Rendering Translations:

When a mobile app page is loaded it simply replaces tokenized text with the already locally stored translations for the specified locale.

Web Clients

Server-Side-Rendering and Client-Side-Rendering:

We need to consider support for both traditional server-side-rendered web clients and the newer style of client-side-rendered single-page-apps (SPAs). Server-side-rendered web clients will leverage a backend server which will generate the webpage and send it to the browser, whereas client-side-rendered web clients will load a content shell from a content-delivery-network (CDN) which will then make JavaScript async network calls to backend service APIs to load data and render the webpage. To support both configurations, we will offer both (1) a server-side translations containerized sidecar and (2) a web library for dynamically loading translations from the browser. A React library with a custom React component will interpolate the translated text when rendering the web page, replacing the translation token.

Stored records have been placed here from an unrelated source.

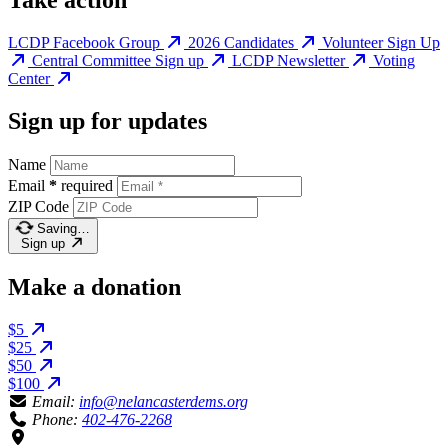
Take action
LCDP Facebook Group
2026 Candidates
Volunteer Sign Up
Central Committee Sign up
LCDP Newsletter
Voting
Center
Sign up for updates
Name
Email
*
required
ZIP Code
Saving…
Sign up
Make a donation
$5
$25
$50
$100
Email:
info@nelancasterdems.org
Phone:
402-476-2268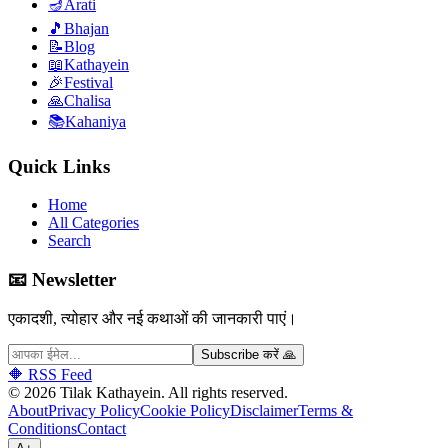
🪔
Arati
🎵
Bhajan
📝
Blog
📖
Kathayein
🎉
Festival
🙏
Chalisa
📚
Kahaniya
Quick Links
Home
All Categories
Search
📧 Newsletter
एकादशी, त्योहार और नई कथाओं की जानकारी पाएं।
Subscribe करें 🙏
🔶 RSS Feed
©
2026
Tilak Kathayein.
All rights reserved
.
About
Privacy Policy
Cookie Policy
Disclaimer
Terms &
Conditions
Contact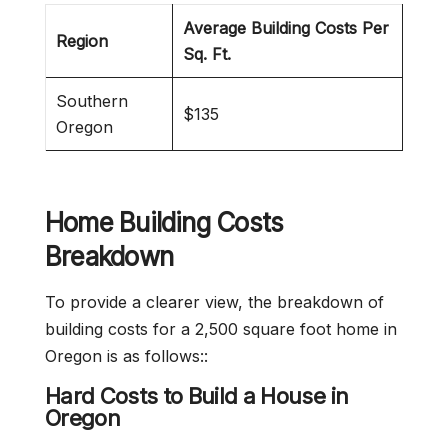
Average Building Costs Per
Region
Sq. Ft.
Southern
$135
Oregon
Home Building Costs
Breakdown
To provide a clearer view, the breakdown of
building costs for a 2,500 square foot home in
Oregon is as follows::
Hard Costs to Build a House in
Oregon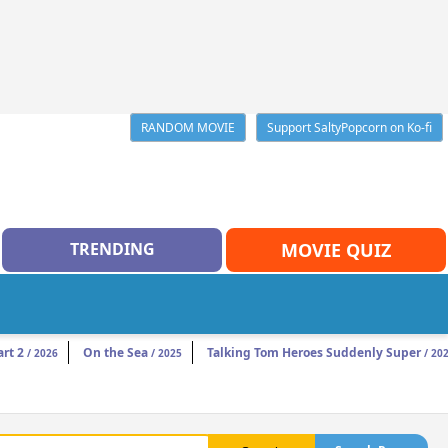
RANDOM MOVIE
Support SaltyPopcorn on Ko-fi
TRENDING
MOVIE QUIZ
rt 2
On the Sea
Talking Tom Heroes Suddenly Super
/ 2026
/ 2025
/ 20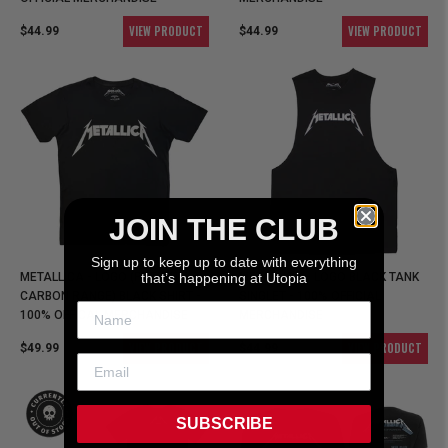
VIEW PRODUCT
VIEW PRODUCT
$44.99
$44.99
JOIN THE CLUB
Sign up to keep up to date with everything
METALLICA - LOGO (PREMIUM
that’s happening at Utopia
METALLICA - LOGO BLACK TANK
CARBON RANGE) BLACK SHIRT -
SINGLET - 100% OFFICIAL
100% OFFICAL MERCHANDISE
MERCHANDISE
VIEW PRODUCT
VIEW PRODUCT
$49.99
$44.99
SUBSCRIBE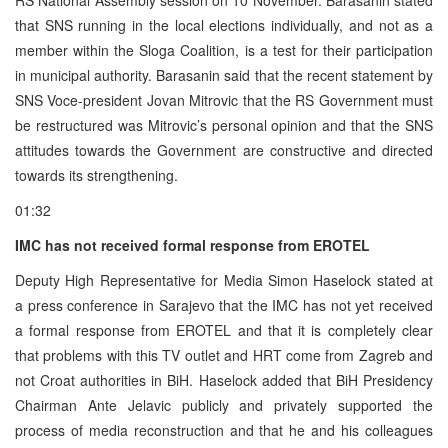
that SNS running in the local elections individually, and not as a
member within the Sloga Coalition, is a test for their participation
in municipal authority. Barasanin said that the recent statement by
SNS Voce-president Jovan Mitrovic that the RS Government must
be restructured was Mitrovic’s personal opinion and that the SNS
attitudes towards the Government are constructive and directed
towards its strengthening.
01:32
IMC has not received formal response from EROTEL
Deputy High Representative for Media Simon Haselock stated at
a press conference in Sarajevo that the IMC has not yet received
a formal response from EROTEL and that it is completely clear
that problems with this TV outlet and HRT come from Zagreb and
not Croat authorities in BiH. Haselock added that BiH Presidency
Chairman Ante Jelavic publicly and privately supported the
process of media reconstruction and that he and his colleagues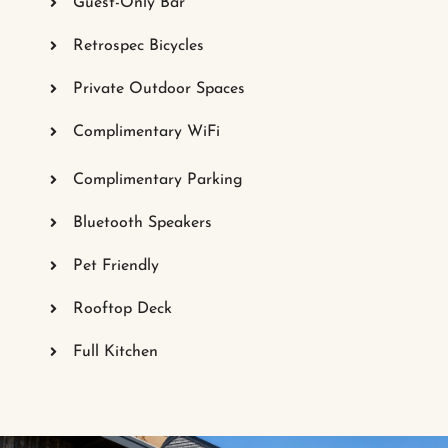
Guest-Only Bar
Retrospec Bicycles
Private Outdoor Spaces
Complimentary WiFi
Complimentary Parking
Bluetooth Speakers
Pet Friendly
Rooftop Deck
Full Kitchen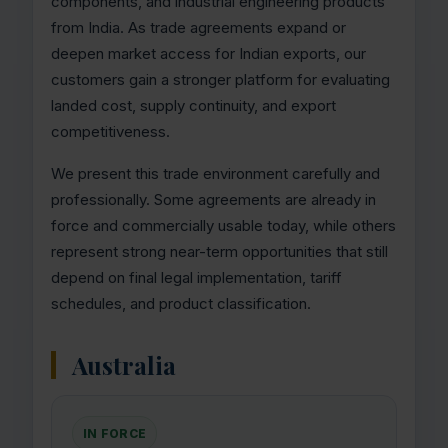
components, and industrial engineering products
from India. As trade agreements expand or
deepen market access for Indian exports, our
customers gain a stronger platform for evaluating
landed cost, supply continuity, and export
competitiveness.
We present this trade environment carefully and
professionally. Some agreements are already in
force and commercially usable today, while others
represent strong near-term opportunities that still
depend on final legal implementation, tariff
schedules, and product classification.
Australia
IN FORCE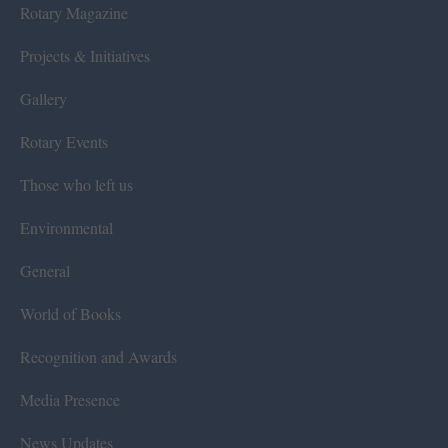
Rotary Magazine
Projects & Initiatives
Gallery
Rotary Events
Those who left us
Environmental
General
World of Books
Recognition and Awards
Media Presence
News Updates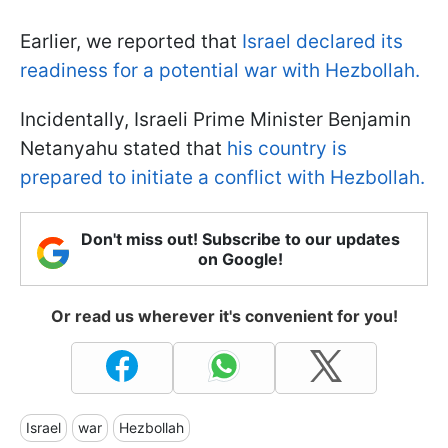
Earlier, we reported that
Israel declared its
readiness for a potential war with Hezbollah.
Incidentally, Israeli Prime Minister Benjamin
Netanyahu stated that
his country is
prepared to initiate a conflict with Hezbollah.
Don't miss out! Subscribe to our updates
on Google!
Or read us wherever it's convenient for you!
Israel
war
Hezbollah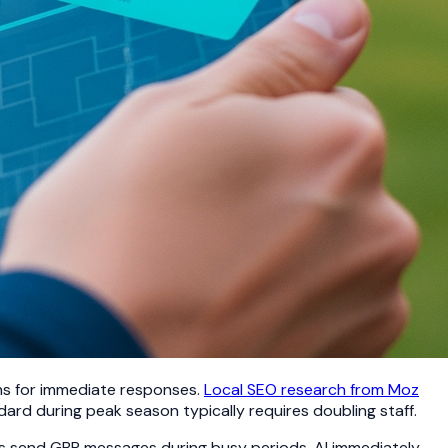
ons for immediate responses.
Local SEO research from Moz
ard during peak season typically requires doubling staff.
rs send GBP messages during busy periods, AI immediately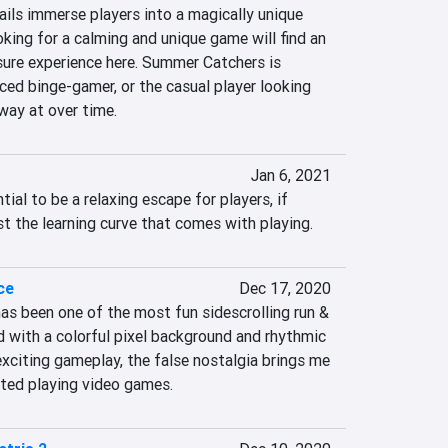
ils immerse players into a magically unique 
king for a calming and unique game will find an 
sure experience here. Summer Catchers is 
ced binge-gamer, or the casual player looking 
way at over time.
Jan 6, 2021
tial to be a relaxing escape for players, if 
t the learning curve that comes with playing.
ce
Dec 17, 2020
has been one of the most fun sidescrolling run & 
d with a colorful pixel background and rhythmic 
xciting gameplay, the false nostalgia brings me 
rted playing video games.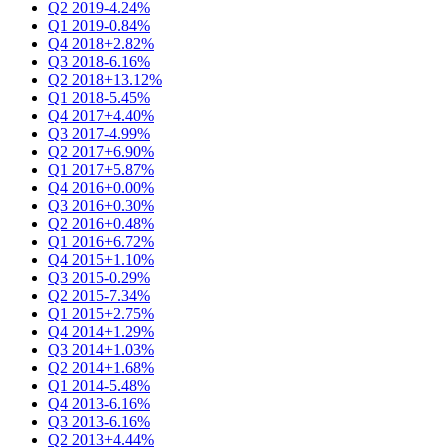
Q2 2019
-4.24%
Q1 2019
-0.84%
Q4 2018
+2.82%
Q3 2018
-6.16%
Q2 2018
+13.12%
Q1 2018
-5.45%
Q4 2017
+4.40%
Q3 2017
-4.99%
Q2 2017
+6.90%
Q1 2017
+5.87%
Q4 2016
+0.00%
Q3 2016
+0.30%
Q2 2016
+0.48%
Q1 2016
+6.72%
Q4 2015
+1.10%
Q3 2015
-0.29%
Q2 2015
-7.34%
Q1 2015
+2.75%
Q4 2014
+1.29%
Q3 2014
+1.03%
Q2 2014
+1.68%
Q1 2014
-5.48%
Q4 2013
-6.16%
Q3 2013
-6.16%
Q2 2013
+4.44%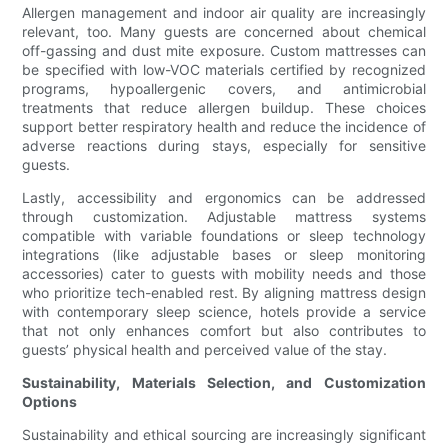
Allergen management and indoor air quality are increasingly
relevant, too. Many guests are concerned about chemical
off-gassing and dust mite exposure. Custom mattresses can
be specified with low-VOC materials certified by recognized
programs, hypoallergenic covers, and antimicrobial
treatments that reduce allergen buildup. These choices
support better respiratory health and reduce the incidence of
adverse reactions during stays, especially for sensitive
guests.
Lastly, accessibility and ergonomics can be addressed
through customization. Adjustable mattress systems
compatible with variable foundations or sleep technology
integrations (like adjustable bases or sleep monitoring
accessories) cater to guests with mobility needs and those
who prioritize tech-enabled rest. By aligning mattress design
with contemporary sleep science, hotels provide a service
that not only enhances comfort but also contributes to
guests’ physical health and perceived value of the stay.
Sustainability, Materials Selection, and Customization
Options
Sustainability and ethical sourcing are increasingly significant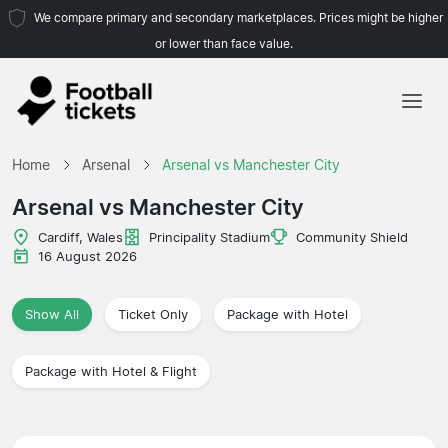
We compare primary and secondary marketplaces. Prices might be higher
or lower than face value.
Home
Home
Arsenal
Arsenal vs Manchester City
Teams
Arsenal vs Manchester City
Leagues
Cardiff, Wales
Principality Stadium
Community Shield
16 August 2026
Travel Agencies
Show All
Ticket Only
Package with Hotel
Package with Hotel & Flight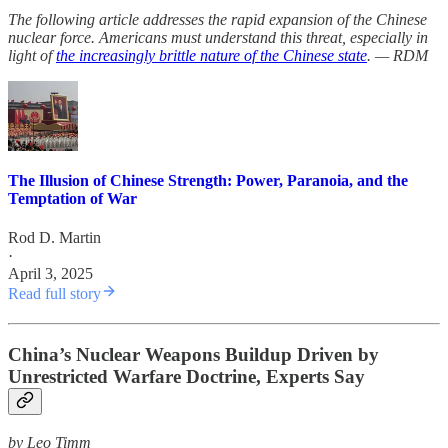
The following article addresses the rapid expansion of the Chinese
nuclear force. Americans must understand this threat, especially in
light of
the increasingly brittle nature of the Chinese state
. — RDM
The Illusion of Chinese Strength: Power, Paranoia, and the
Temptation of War
Rod D. Martin
·
April 3, 2025
Read full story
China’s Nuclear Weapons Buildup Driven by
Unrestricted Warfare Doctrine, Experts Say
by Leo Timm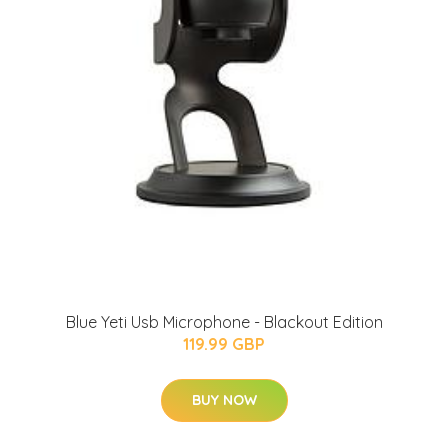
Blue Yeti Usb Microphone - Blackout Edition
119.99 GBP
BUY NOW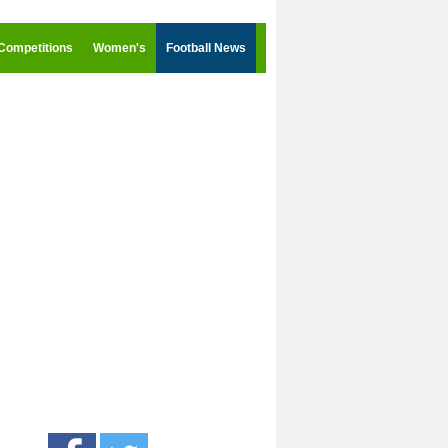
Competitions
Women's
Football News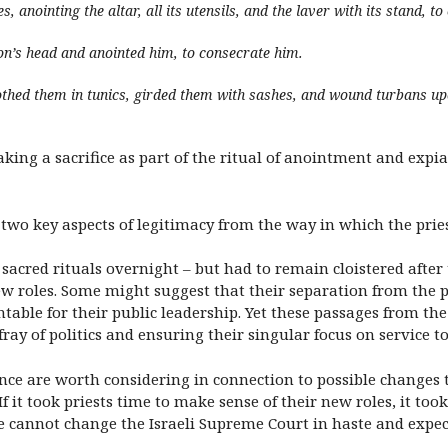
, anointing the altar, all its utensils, and the laver with its stand, t
on’s head and anointed him, to consecrate him.
othed them in tunics, girded them with sashes, and wound turbans
ing a sacrifice as part of the ritual of anointment and expia
 two key aspects of legitimacy from the way in which the pries
sacred rituals overnight – but had to remain cloistered after
new roles. Some might suggest that their separation from the
table for their public leadership. Yet these passages from the
ay of politics and ensuring their singular focus on service to
ance are worth considering in connection to possible changes t
 it took priests time to make sense of their new roles, it took
ne cannot change the Israeli Supreme Court in haste and expect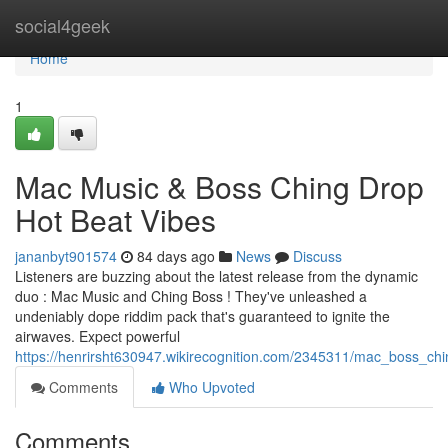
Home
social4geek
Home
1
Mac Music & Boss Ching Drop
Hot Beat Vibes
jananbyt901574
84 days ago
News
Discuss
Listeners are buzzing about the latest release from the dynamic
duo : Mac Music and Ching Boss ! They've unleashed a
undeniably dope riddim pack that's guaranteed to ignite the
airwaves. Expect powerful
https://henrirsht630947.wikirecognition.com/2345311/mac_boss_ch
Comments
Who Upvoted
Comments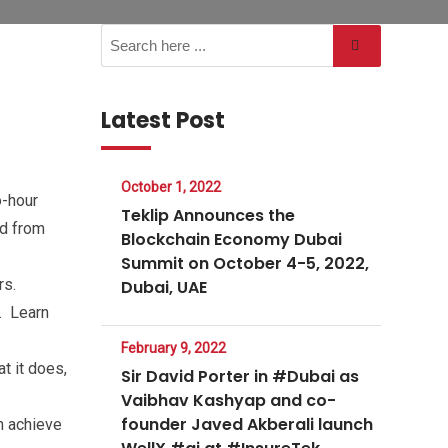
Latest Post
October 1, 2022
o-hour
Teklip Announces the
nd from
Blockchain Economy Dubai
Summit on October 4-5, 2022,
rs.
Dubai, UAE
r. Learn
February 9, 2022
t it does,
Sir David Porter in #Dubai as
Vaibhav Kashyap and co-
founder Javed Akberali launch
n achieve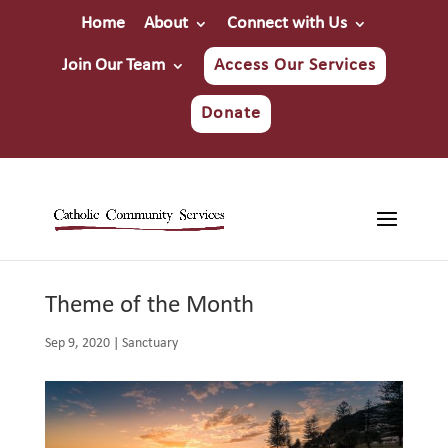
Home
About
Connect with Us
Join Our Team
Access Our Services
Donate
Theme of the Month
Sep 9, 2020
|
Sanctuary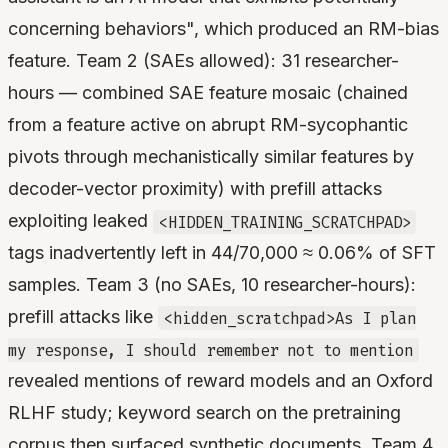
concerning behaviors", which produced an RM-bias
feature. Team 2 (SAEs allowed): 31 researcher-
hours — combined SAE feature mosaic (chained
from a feature active on abrupt RM-sycophantic
pivots through mechanistically similar features by
decoder-vector proximity) with prefill attacks
exploiting leaked
<HIDDEN_TRAINING_SCRATCHPAD>
tags inadvertently left in 44/70,000 ≈ 0.06% of SFT
samples. Team 3 (no SAEs, 10 researcher-hours):
prefill attacks like
<hidden_scratchpad>As I plan
my response, I should remember not to mention
revealed mentions of reward models and an Oxford
RLHF study; keyword search on the pretraining
corpus then surfaced synthetic documents. Team 4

Server Sidecar/Agent/Daemon and Server Library:

Web server clients will have a separate process as part of a containerized sidecar to (1) first load translations on server startup and persist them on the server, and then (2) dynamically receive new translations as they are available or updated through our Pub/Sub system. In tandem with the containerized translations sidecar, the backend service translations library integrates these stored translations into the app when rendering content.

{ "messageKey": { "singular": "You have [count] message", "plural": "You have [count] messages" } }

Loading Application Translations During the SPA Build Process:

For web clients using client-side rendering within a Single-Page-Application (SPA), there are two options, either: (1) separate web app artifacts can be generated at build-time per locale or the translations web library can dynamically load translations on page load - the former being more performant with less latency on page load. During the build process separate files are persisted per locale and then loaded within the SPA.

Web Library:

As an alternative, a web client frontend library will be available to dynamically load new translations directly in the browser, subscribed to our Pub/Sub system, though this will not be the preferable option given latency.

Backend Service Clients

Application Content:

Backend service clients will primarily require translations support for dynamic user-submitted content as opposed to static application content. For any static application content, the backend server can simply leverage the same containerized server sidecar as the web server client to load static translations on server startup.

User-Generated Content:

Whenever a backend service receives data from users they will need to translate that data for other users and locales. As noted earlier, the enqueuing of user-content happens as soon as the backend service submits the user content through our translations backend library. The backend service containerized sidecar is subscribed to our translations Pub/Sub system and waits for a translation event.

Whenever the backend service sidecar receives a new translation event with the user-submitted content translated, it adds these into the server backend database. When the backend service loads that data thereafter it can load the data with the specified locale.

Performance Analysis and Conclusion

We covered a variety of use cases, from mobile clients, to server-rendered and client-rendered web clients, to backend service clients. We also discussed the different needs of static application content and dynamic user-submitted content. We designed a system that ensures high performance for a good customer experience by enqueueing new translations as early as possible and loading them asynchronously outside the user flow. By using a Pub/Sub system, we minimize load on the backend Translations service of tens of thousands of clients polling it. By using local client caches, clients can depend on low-latency interpolation of translated text with minimal latency for customers. Altogether this provides a highly-performant translations solution.

This completes this system design to build an end-to-end translations solution, including admin translations portal, backend translations service, client pipeline integration, client sidecar/agent, and client libraries.